Нашли его на другой день неподалеку от берега. Он вмерз в лед, так и не сумев одолеть последние эти метры.
...К вечеру рыбаки стали покидать водоем. Группами и в одиночку, с деревянными ящиками через плечо, выбирались они на крутой лесистый берег, вытягивались в редкую цепочку и, придерживаясь русла, устало брели кто в деревню, а кто к далекой железнодорожной станции.
Скоро изъязвленный черными оспинами лунок плес реки опустел. Осталось только нас трое.
Мы не спешили. На высоком берегу ждал нас старый, потрепанный газик, и мы решили, заночевав в деревне, остаться ловить и на следующий день. Не торопясь уложили снасти, подобрали набросанные возле лунок груды колючих, еще шевелящихся окуней и скользкой, холодной плотвы, снесли все в машину и через полчаса ухабистой лесной дороги уже въезжали в пустую и темную деревенскую улицу.
Остановились возле сельмага. Здесь оказалась стоянка рыбацких машин и было немало рыболовов.
Сельмаг еще не закрылся. Со стекольным дребезгом бухали двустворчатые входные двери, впуская и выпуская покупателей, и косые полосы света плясали на захлюстанном, в месиве мокрого снега, крыльце.
Мы тоже зашли.
У прилавка теснились две очереди. Между ними разрывался от усердия хромой, до красноты запаренный продавец. Он подскакивал кузнечиком, норовя обслужить одновременно и рыболовов, стоявших отдельно, и деревенских женщин; его задубевшие, в черных трещинах пальцы спешно хватали мятые рубли, стукали на прилавок запотевшие поллитровки, шлепали на весы жирную мокрую селедку, хлеб, кульки с пряниками, толстые палки колбасы.

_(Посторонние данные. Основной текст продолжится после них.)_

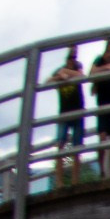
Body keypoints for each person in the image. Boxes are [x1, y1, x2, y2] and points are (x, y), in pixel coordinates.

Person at [49, 49, 87, 185]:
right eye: (71, 58)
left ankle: (75, 182)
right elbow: (47, 82)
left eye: (74, 58)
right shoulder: (60, 71)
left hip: (78, 112)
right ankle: (59, 183)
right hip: (64, 113)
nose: (73, 60)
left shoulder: (76, 69)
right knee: (60, 145)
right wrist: (59, 77)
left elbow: (82, 76)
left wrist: (66, 74)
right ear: (66, 59)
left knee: (77, 148)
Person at [88, 39, 110, 180]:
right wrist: (107, 68)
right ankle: (103, 171)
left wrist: (102, 70)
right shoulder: (99, 58)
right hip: (103, 101)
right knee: (102, 136)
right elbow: (91, 72)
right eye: (109, 47)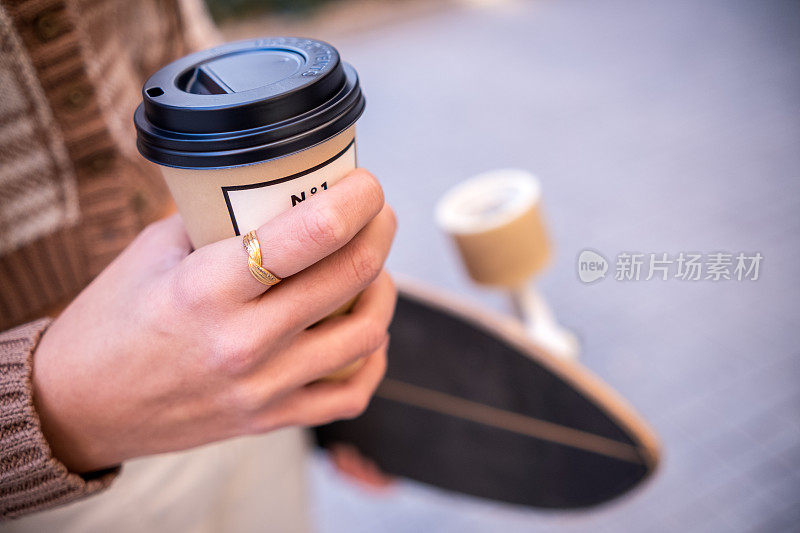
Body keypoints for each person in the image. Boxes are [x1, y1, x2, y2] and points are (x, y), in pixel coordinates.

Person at [0, 0, 396, 530]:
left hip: (253, 382)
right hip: (46, 494)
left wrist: (331, 364)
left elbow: (197, 61)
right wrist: (49, 414)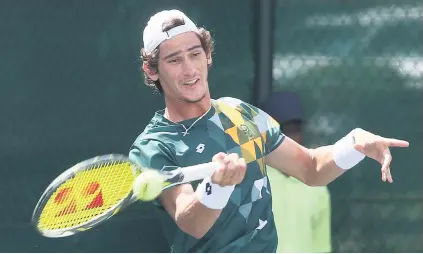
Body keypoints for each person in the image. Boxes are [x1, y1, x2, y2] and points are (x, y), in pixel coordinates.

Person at [128, 9, 409, 253]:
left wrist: (355, 143)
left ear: (208, 55)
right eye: (175, 60)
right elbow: (191, 221)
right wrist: (217, 187)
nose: (189, 69)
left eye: (195, 54)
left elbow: (311, 168)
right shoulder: (154, 145)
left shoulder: (239, 114)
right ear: (151, 70)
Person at [262, 91, 332, 253]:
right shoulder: (251, 180)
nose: (291, 137)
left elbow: (321, 248)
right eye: (283, 131)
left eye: (296, 129)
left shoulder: (317, 184)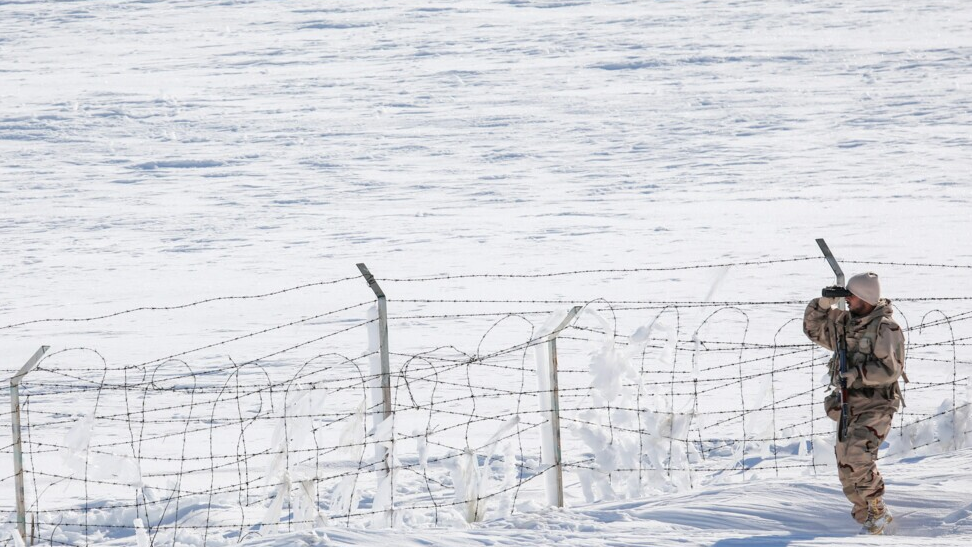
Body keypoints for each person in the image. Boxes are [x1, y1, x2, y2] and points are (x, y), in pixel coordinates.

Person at [803, 271, 905, 535]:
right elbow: (813, 329)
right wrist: (823, 305)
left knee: (859, 456)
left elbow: (891, 369)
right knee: (846, 465)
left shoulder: (885, 327)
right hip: (849, 404)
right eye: (846, 295)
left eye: (853, 296)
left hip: (876, 405)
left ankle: (878, 511)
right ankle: (869, 520)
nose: (847, 300)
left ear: (867, 298)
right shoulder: (845, 322)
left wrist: (858, 374)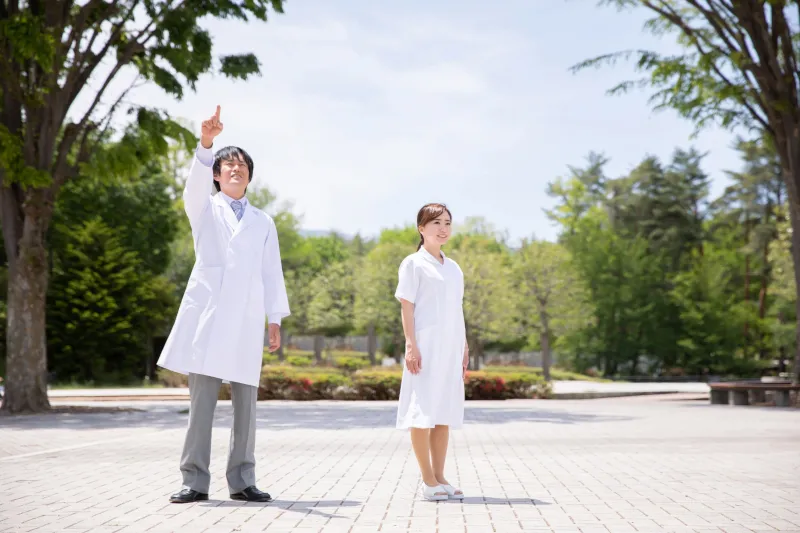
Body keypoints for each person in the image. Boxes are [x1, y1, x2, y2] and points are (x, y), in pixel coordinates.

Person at [157, 106, 290, 503]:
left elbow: (272, 271)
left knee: (246, 406)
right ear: (217, 174)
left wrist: (275, 318)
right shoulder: (204, 207)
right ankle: (194, 480)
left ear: (250, 175)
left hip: (248, 318)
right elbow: (193, 187)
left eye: (242, 166)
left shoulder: (264, 221)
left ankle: (242, 479)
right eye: (227, 165)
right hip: (210, 316)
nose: (235, 170)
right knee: (202, 405)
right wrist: (207, 144)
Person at [394, 203, 469, 501]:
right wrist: (411, 344)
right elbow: (407, 306)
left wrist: (464, 346)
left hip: (450, 347)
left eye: (448, 223)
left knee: (443, 412)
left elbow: (458, 309)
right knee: (422, 410)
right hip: (425, 347)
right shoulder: (413, 263)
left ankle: (440, 477)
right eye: (436, 222)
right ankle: (427, 480)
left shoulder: (454, 268)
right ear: (421, 227)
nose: (443, 228)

Порой, ожидая замешкавшуюся бабу, тылом ладони он смахивал пот со лба, привычным жестом отводил руку за спину, вытирал о грязный халат и, наверстывая упущенное, с двойным усердием принимался обслуживать покупателей.
По замызганному, в серой кашице снега дощатому полу бегала желтой масти дворняга. В толчее она попадала лапами кому-нибудь под ноги и отчаянно взвизгивала. Рыбаки вздрагивали от неожиданности, добродушно поругивались, а из женской очереди доносился старушечий голос:
– Нерка, поди сюда, подлая... Я тебе вот!
Мы купили что нужно и спросили женщин, у кого в деревне можно найти ночлег.
Переглянувшись, они назвали какого-то Афоню-кривого и наперебой принялись объяснять, как найти его дом.
– Господи, да что это мы!.. – спохватилась одна из женщин. – Вон ведь его старуха стоит, хлеб получает. Идите и скажите ей.
– Ты лучше сама ее покличь.
– Бабка Алена!.. Бабка!.. Не слышит, старая.
– А пустит она?
– А вы попроситесь получше.
– Чего там «получше»! Они всех пускают, – с ехидцей добавил кто-то.